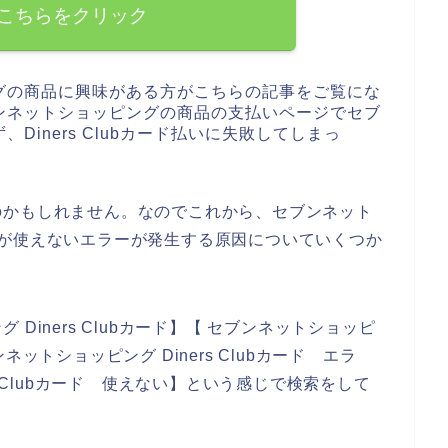
こちらをクリック
グの商品に興味がある方がこちらの記事をご覧にな
ンネットショッピングの商品の支払いページでセブ
iners Clubカード払いに失敗してしまっ
のかもしれません。なのでこれから、セブンネット
カードが使えないエラーが発生する原因についていくつか
Diners Clubカード】【 セブンネットショッピ
ブンネットショッピング Diners Clubカード エラ
s Clubカード 使えない】という感じで検索をして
§
GOAL OF THE EXERCISE — Return every line of text read from the records, character for character and in the same order, without any of the pictures.

ANSWER TO THE PROBLEM —
こちらをクリック
グの商品に興味がある方がこちらの記事をご覧にな
ンネットショッピングの商品の支払いページでセブ
iners Clubカード払いに失敗してしまっ
のかもしれません。なのでこれから、セブンネット
カードが使えないエラーが発生する原因についていくつか
Diners Clubカード】【 セブンネットショッピ
ブンネットショッピング Diners Clubカード エラ
s Clubカード 使えない】という感じで検索をして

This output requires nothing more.